El ejercicio de la docencia encierra un continuo aprendizaje. La relación cotidiana con adolescentes, con sus preocupaciones e inquietudes, con sus anhelos y esperanzas, ubica al profesorado en una situación privilegiada para evaluar el ritmo de los tiempos. Y también le recuerda que, alguna vez, todos sentimos el pulso herido de la pujante juventud: los primeros amores, las primeras decepciones, las primeras decisiones, los primeros desasosiegos. La vida reinaugurándose a sí misma, sintiéndose a sí misma en el ejercicio de una creciente libertad.

Últimamente, y desde numerosos foros, se intenta implantar y difundir una relación culpabilizadora y paternalista con los adolescentes actuales que no hace más que condenarlos a un incómodo e indefinido estado de minoría de edad intelectual y emocional. Culpar –bajo la capa de intentar proteger– a las nuevas generaciones de los males epocales que padecen (influencia de las redes sociales, crecientes déficits de atención, problemas psicológicos, creciente precarización laboral, etc.), señalándolos como víctimas inactivas o inoperantes, no ayuda a que adopten una perspectiva crítica y consciente sobre su realidad.

--------------------

Tareas del ejercicio:
[1] Responda, según el fragmento sobre la docencia, las siguientes preguntas:
(a) ¿En qué situación ubica al profesorado la relación cotidiana con adolescentes?
(b) ¿A qué estado condena a los adolescentes actuales la relación culpabilizadora y paternalista?
(c) ¿Qué no se logra al señalar a las nuevas generaciones como víctimas inactivas o inoperantes?
[2] Retome el fragmento sobre la docencia y los adolescentes a continuación de su última oración.

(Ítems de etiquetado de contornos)
--------------------

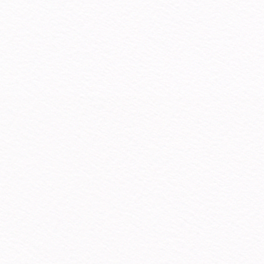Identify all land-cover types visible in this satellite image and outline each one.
<instances>
[{"label": "snow or ice", "instance_id": "obj_1", "mask_svg": "<svg viewBox=\"0 0 264 264\" xmlns=\"http://www.w3.org/2000/svg\"><path fill=\"white\" fill-rule=\"evenodd\" d=\"M0 264H264V0H0Z\"/></svg>", "mask_w": 264, "mask_h": 264}]
</instances>
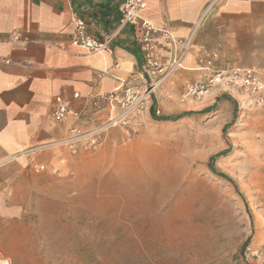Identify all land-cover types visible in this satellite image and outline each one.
Instances as JSON below:
<instances>
[{"label":"rangeland","instance_id":"obj_1","mask_svg":"<svg viewBox=\"0 0 264 264\" xmlns=\"http://www.w3.org/2000/svg\"><path fill=\"white\" fill-rule=\"evenodd\" d=\"M162 93L136 136L65 149L72 163L6 233L7 251L37 264H264V113L232 95L163 109Z\"/></svg>","mask_w":264,"mask_h":264},{"label":"crops","instance_id":"obj_2","mask_svg":"<svg viewBox=\"0 0 264 264\" xmlns=\"http://www.w3.org/2000/svg\"><path fill=\"white\" fill-rule=\"evenodd\" d=\"M124 1L0 0V264L42 262L7 251L13 243L5 235L26 225L45 187L50 181L53 186L54 178L58 185L60 170L71 162L65 149L53 145L67 137L72 125L70 118L62 124L52 118L55 97L70 100L77 111L87 109L89 130L98 123L91 121L89 98L121 82L142 85L147 79L137 30L120 23ZM73 15L85 20L98 41L114 35L112 53L93 55L74 47ZM141 17L178 40H191L188 55L161 88L169 92L161 94L163 109L182 104L184 85L205 77L201 58L216 55L214 70L264 69V0H147ZM15 32L27 40L25 48L11 43ZM156 59L166 69L173 59L162 36Z\"/></svg>","mask_w":264,"mask_h":264},{"label":"built area","instance_id":"obj_3","mask_svg":"<svg viewBox=\"0 0 264 264\" xmlns=\"http://www.w3.org/2000/svg\"><path fill=\"white\" fill-rule=\"evenodd\" d=\"M147 8V0H125L119 7L122 15L121 25H130L137 30V42L145 63L144 72L147 79L142 85L129 82L121 84L109 93L89 98L87 106L94 110L92 122L98 123L87 130V109L77 111L70 100L57 96L53 103L52 118L58 124L69 118L72 125L65 139L53 144L68 150L72 155L81 151H96L104 141L107 133L112 129L122 130L129 138L140 131V120L146 112L160 115L155 110L157 90L163 88L168 78L188 55L191 40L186 42L176 39L171 32L156 28L152 23L141 17V12ZM75 26L71 44L93 55L112 53L115 36L109 35L104 41L93 38L87 30V24L82 18L73 15ZM162 36L171 45L173 59L168 68L159 65L157 56L158 38ZM11 43L20 44L25 48L27 40H23L19 33L11 36ZM216 55L207 56L199 60L200 70L205 73L203 79L189 81L184 85L181 103L200 102L207 98H217L222 95H234L236 101L264 113V69L229 68L214 70ZM80 99L79 94L73 96ZM240 98V99H239ZM107 111L104 119L99 114ZM107 116V117H106ZM43 169V168H42Z\"/></svg>","mask_w":264,"mask_h":264},{"label":"trees","instance_id":"obj_4","mask_svg":"<svg viewBox=\"0 0 264 264\" xmlns=\"http://www.w3.org/2000/svg\"><path fill=\"white\" fill-rule=\"evenodd\" d=\"M226 99H227V98H226ZM154 115H155V114H154ZM155 116H156V115H155ZM184 116H185V114H182V115H179V116L174 117V118H171V117H162V118H159V119H157V120H158V121H163V122H175V121H179V120H181ZM225 154H226V152H223V153H220V154H218L217 156L211 158V162H210L211 164H209V165H211L210 168H211V170H212L214 173H217V172H216V171L214 170V168H213V165H212L213 161H214L217 157L223 156V155H225ZM219 176H221V177H223V178L229 180V178H228L227 176H223L222 174H219ZM229 181H230V180H229ZM248 242H249V241H247V242L245 243V245L243 246V249L247 247Z\"/></svg>","mask_w":264,"mask_h":264}]
</instances>
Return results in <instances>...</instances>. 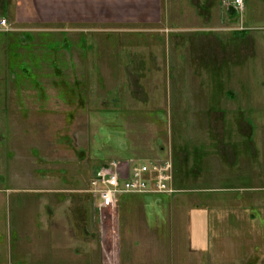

--------------------

Respuestas por tarea:
[1]
(a) En una situación privilegiada para evaluar el ritmo de los tiempos.
(b) A un incómodo e indefinido estado de minoría de edad intelectual y emocional.
(c) No se ayuda a que adopten una perspectiva crítica y consciente sobre su realidad.

[2]
Más bien, les hunde y encadena a la imposibilidad de salir de su posición con sus propias armas intelectuales y afectivas. Además, las actitudes paternalistas (haz esto, no hagas aquello) les procuran un parapeto tras el que resguardarse, provocándoles miedo y generando inseguridades difíciles de superar a la hora de ejercer la propia libertad. Tan importante es saber dar la mano como saber cuándo hay que soltarla.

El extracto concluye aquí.